GOAL OF THE EXERCISE
Reproduce verbatim the rows below, from the line containing "genus: Atta" through the line containing "family: Oecophoridae", both included.

INFORMATION SHOWN

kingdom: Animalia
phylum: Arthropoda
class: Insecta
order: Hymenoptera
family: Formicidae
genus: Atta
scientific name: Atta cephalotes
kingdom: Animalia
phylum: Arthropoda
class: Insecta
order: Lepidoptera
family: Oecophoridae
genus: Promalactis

* * *

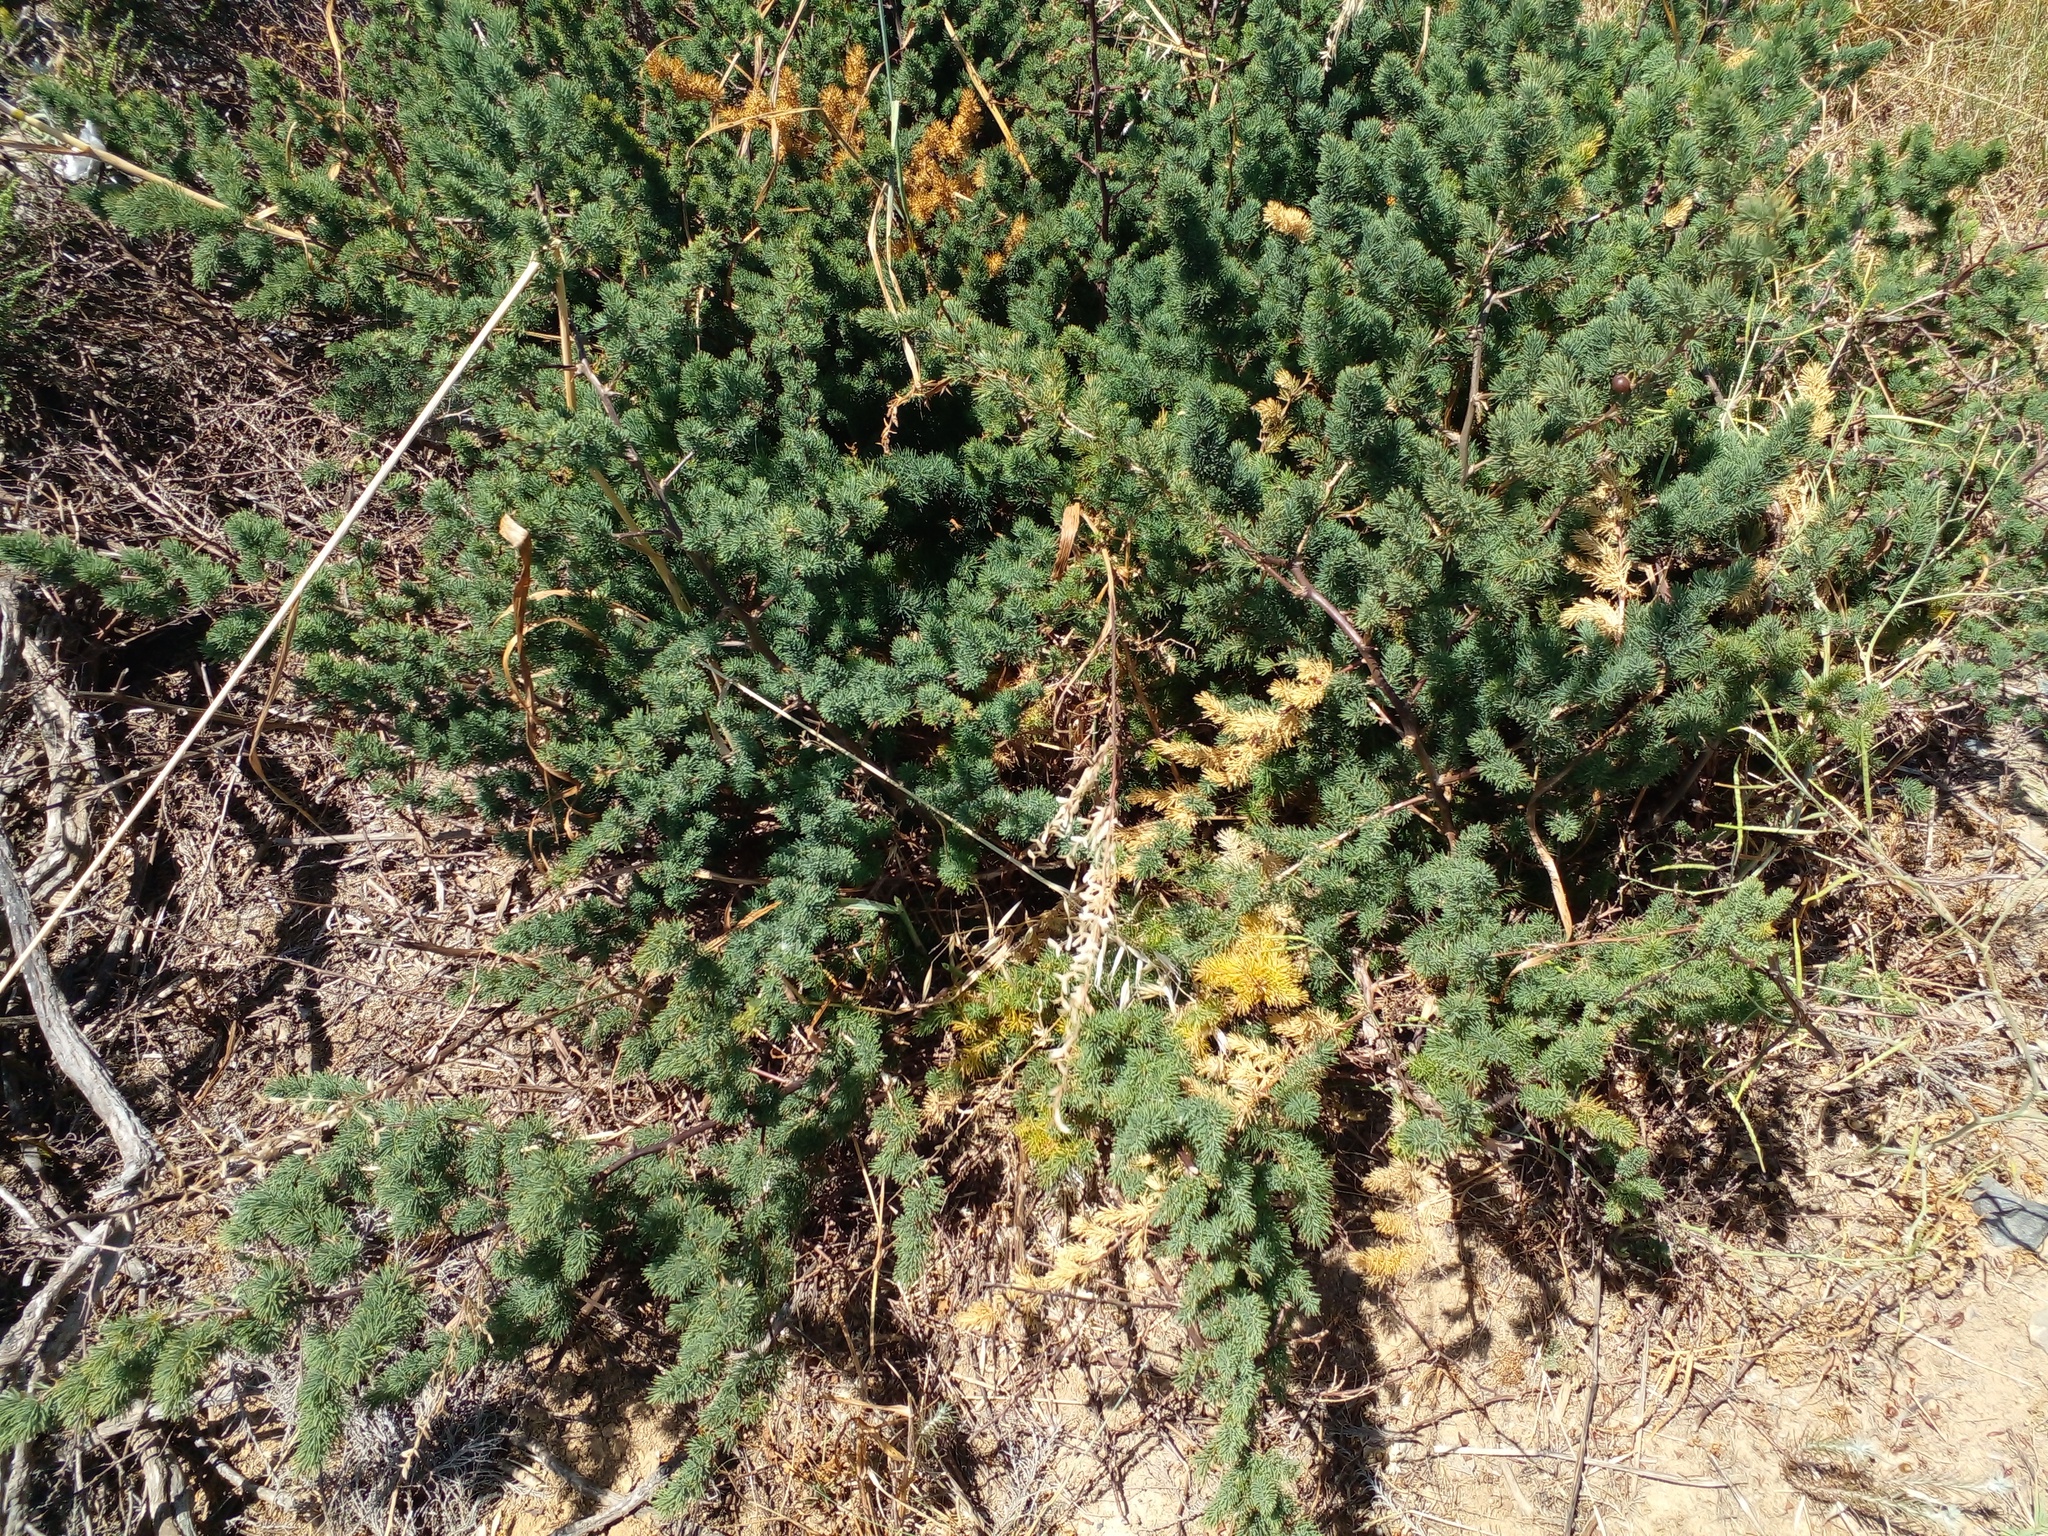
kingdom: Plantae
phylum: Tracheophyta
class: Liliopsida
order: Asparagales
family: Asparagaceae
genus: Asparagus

...

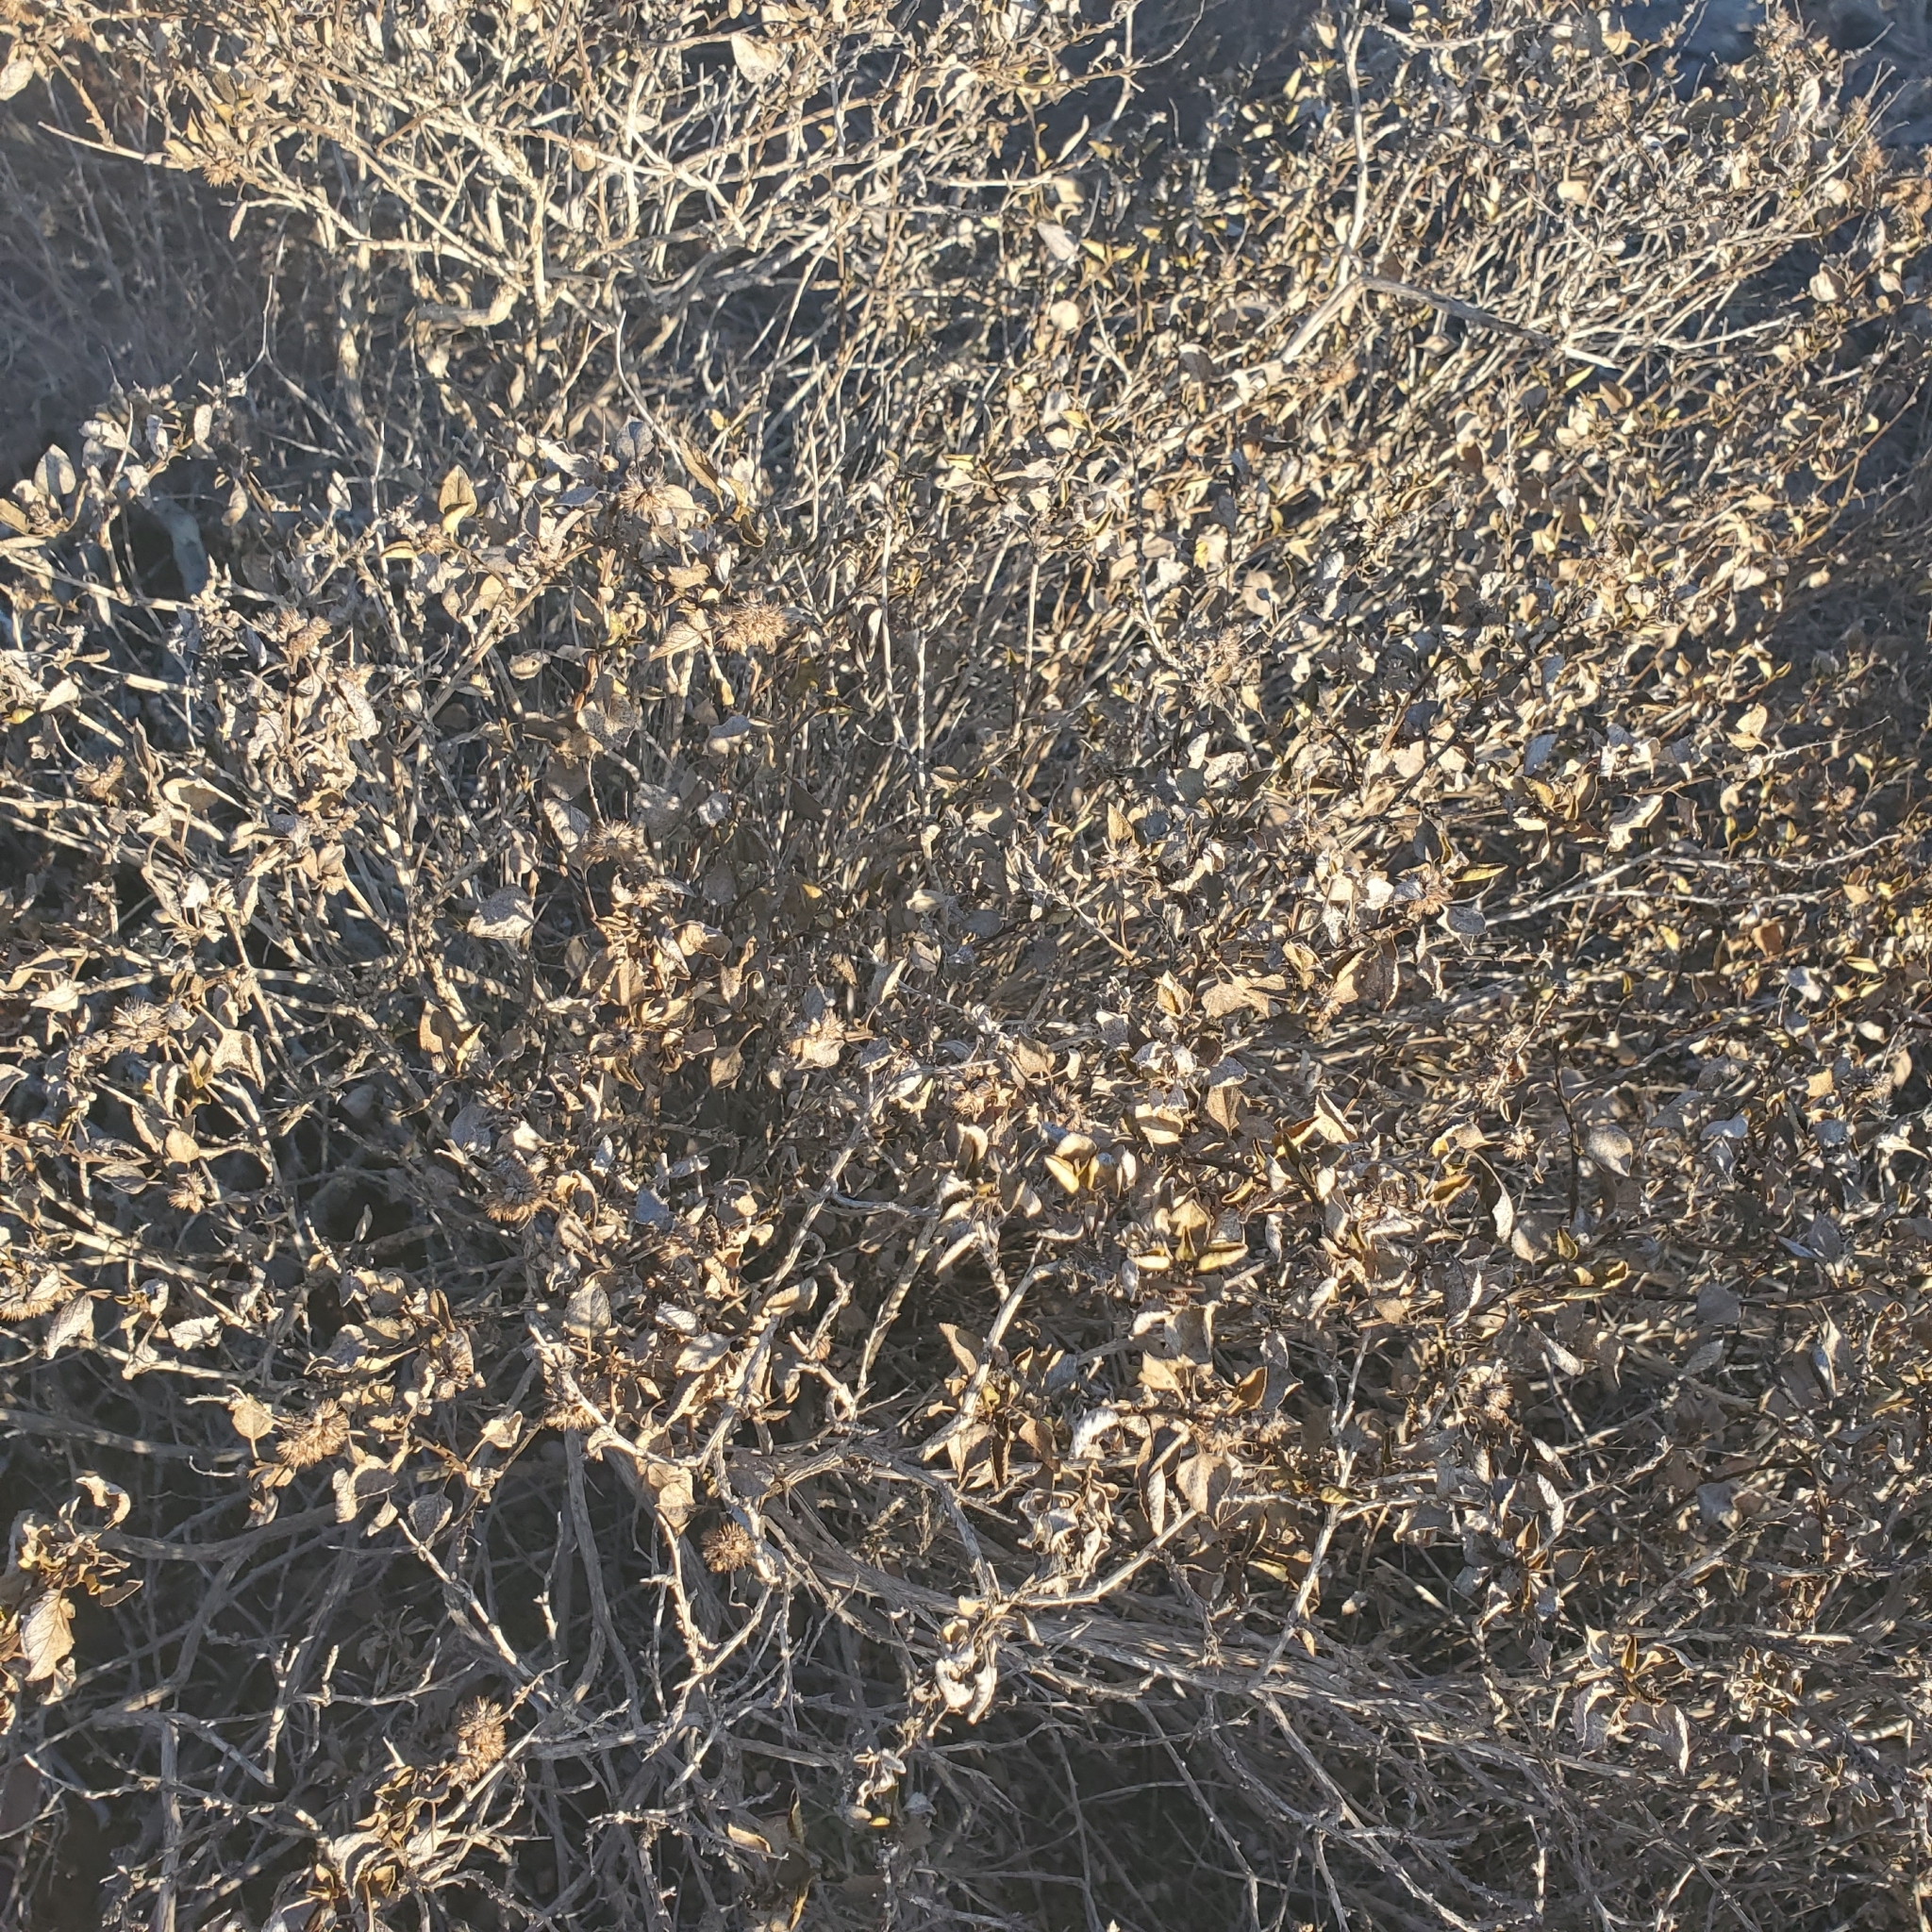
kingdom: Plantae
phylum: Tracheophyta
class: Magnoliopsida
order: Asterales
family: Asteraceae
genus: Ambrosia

THE ANSWER
genus: Atta
scientific name: Atta cephalotes
kingdom: Animalia
phylum: Arthropoda
class: Insecta
order: Lepidoptera
family: Oecophoridae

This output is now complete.